**Work instructions:**
Your output should be the line that contains "focal_35mm: 44" and all lines after it in the records, retyped exactly through the last one.

[Camera calibration parameters]
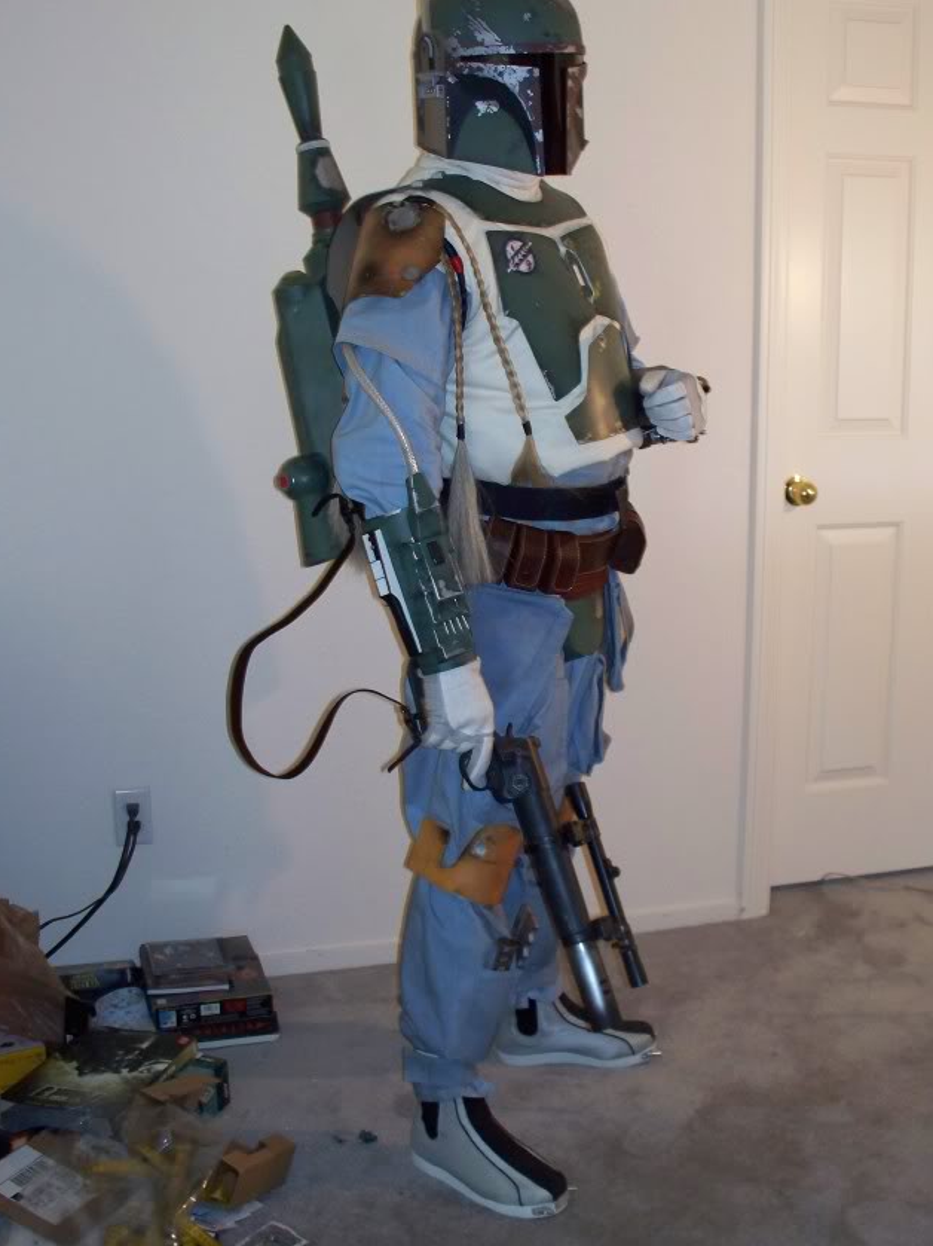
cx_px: 532
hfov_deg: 32.8
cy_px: 559
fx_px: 1582
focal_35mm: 44
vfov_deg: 42.9
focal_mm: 7.54
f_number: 2.8
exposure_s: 1/30
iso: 200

**Response area:**
focal_35mm: 44
vfov_deg: 42.9
focal_mm: 7.54
f_number: 2.8
exposure_s: 1/30
iso: 200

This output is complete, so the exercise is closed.